“He’s like a school, not a designer,” Glenn Martens said, referring to
Martin Margiela, whose work for both his own label and Hermès has influenced a great many designers. Margiela long ago retired and sold his brand to Renzo Rosso of the OTB Group, which also owns Marni, Jil Sander, and Diesel. John Galliano designed the Artisanal collection for Margiela for a decade
until last year. His January 2024 collection, held under a bridge in Paris at night, was one of the
most talked-about shows in recent history.
Maison Margiela is now in Martens’s hands. A few days before his debut, on Wednesday, Martens, best known for his work with Diesel and the former Y/Project label, said he had to consider the fact that Margiela had already been interpreted by many designers. He was in his native Bruges last Christmas thinking about a difference he could make, at least as a start. He told me, “Martin always had a gloominess. I wanted that austerity. Everything’s kind of in a rainy fog.”
In Bruges, Martens visited museums and historical places, looking at art and architecture, mostly from the 16th and 17th centuries. The gloom of European long winters was easy to find, as were the texture and hues of Renaissance wallpapering techniques in embossed leather. That idea, its peeling layers and faded colors, led Martens and his team to create a similar effect with paper, making photocopies of images, collaging them, ripping them, and sometimes putting candle wax on them. Or perhaps a coat of varnish. The base layer of those garments was usually leather.
Even at close range, with touch, it was hard to make out the origin of the materials. For the show, in an underground series of rooms, Martens had the walls papered in the same crumbling tones; had the audience not been between the models and the walls, you’d swear some of the models — their heads covered with helmetlike masks made of metal and reclaimed beads and crystals — were specters suddenly emerging from the walls, Flemish history animated.

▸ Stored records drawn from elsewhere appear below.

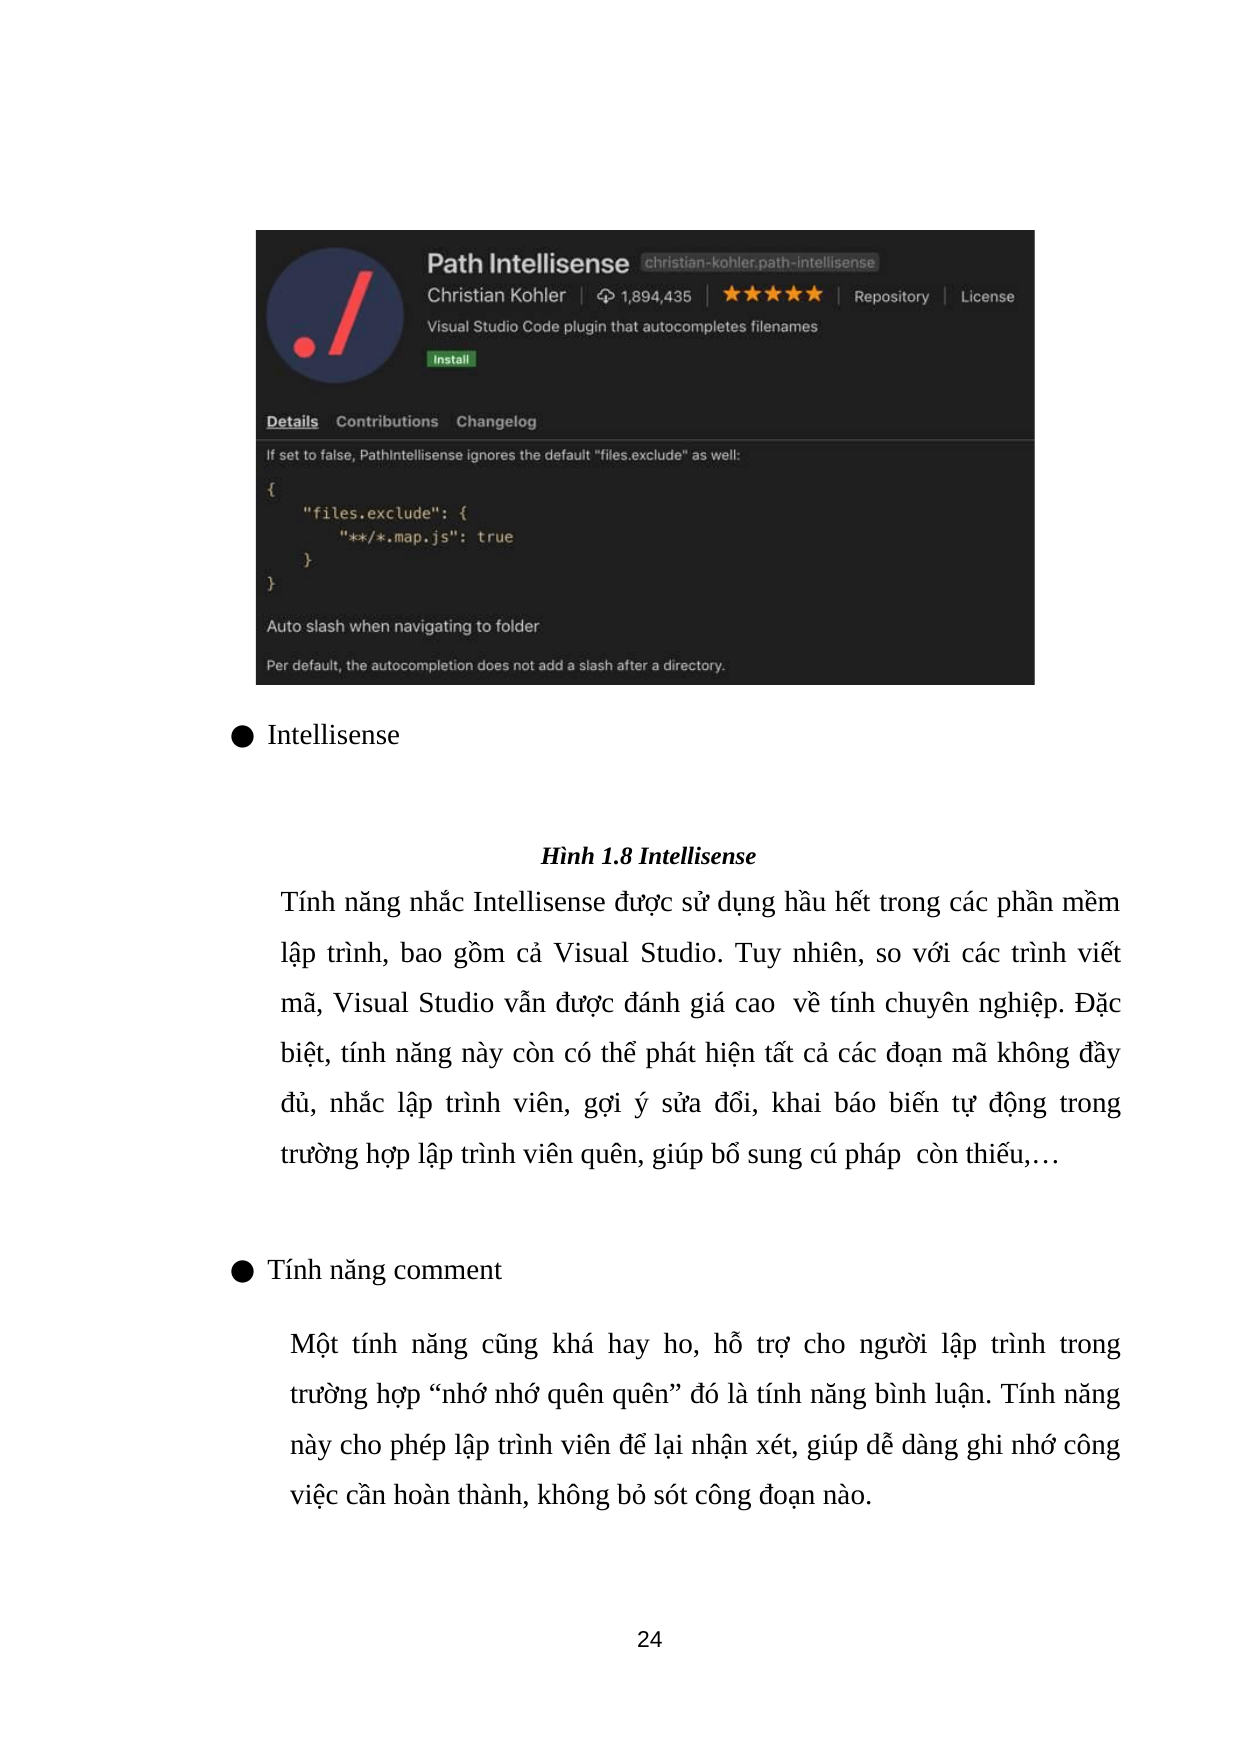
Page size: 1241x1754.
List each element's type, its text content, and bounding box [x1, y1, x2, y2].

text Hình 1.8 Intellisense [177, 841, 1122, 870]
text Một tính năng cũng khá hay ho, hỗ trợ cho người lập trình trong trường hợp “nhớ nhớ quên quên” đó là tính năng bình luận. Tính năng này cho phép lập trình viên để lại nhận xét, giúp dễ dàng ghi nhớ công việc cần hoàn thành, không bỏ sót công đoạn nào. [192, 1360, 1122, 1511]
text Tính năng nhắc Intellisense được sử dụng hầu hết trong các phần mềm lập trình, bao gồm cả Visual Studio. Tuy nhiên, so với các trình viết mã, Visual Studio vẫn được đánh giá cao về tính chuyên nghiệp. Đặc biệt, tính năng này còn có thể phát hiện tất cả các đoạn mã không đầy đủ, nhắc lập trình viên, gợi ý sửa đổi, khai báo biến tự động trong trường hợp lập trình viên quên, giúp bổ sung cú pháp còn thiếu,… [192, 918, 1122, 1169]
list Tính năng comment [229, 1237, 1122, 1296]
list Intellisense [229, 177, 1122, 761]
picture [255, 230, 1036, 685]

Martens attempted to retain some of Margiela’s conceptual purity (you could say) by keeping his shapes relatively simple and somewhat in line with early Margiela — his long wrap skirts with basic cloth ties and his plain, almost drab knits. He often used everyday things, like clear plastic garment bags (the kind used in factories), recycled fabrics and fur coats, synthetic wig hair, and the elements of a Stockman dress form, to mention just a few objects that helped Margiela transform people’s perceptions about dress. He was also history-minded, alive to the sartorial connections to different periods.
Martens’s first collection certainly had some of that spirit and a great deal of his own maximalist passion for material techniques. These included a golden wad of a dress made from computer wires, a fabric produced by a Swiss textile-maker, and a number of plastic styles, some draped or wadded and then contained in a dome of plastic. These seemed more of an academic exercise than a resolved proposition. They didn’t push anything forward, in my view, and I can imagine they must be bloody hot, a heat dome.
The garments made of collaged paper on leather were more convincing, as were a kind of Grim Reaper cloak in hand-painted canvas and a superb gown, super plain and fitted through the bodice, in black polyester. I generally liked most of his lighter-weight dresses, in both murky and pale colors, with 3-D embellishment in the same hues.
But the rigidity and weight of many of the clothes were counter to Margiela’s principle of things being worn in the streets, however new and strange they looked. That would be an interesting challenge to Martens, to make these Artisanal pieces also real.
The company now plans to take customer orders for its Artisanal line, its equivalent of couture. That wasn’t possible during the Galliano years, unfortunately, because the company didn’t have the structure. About 30 people have booked appointments.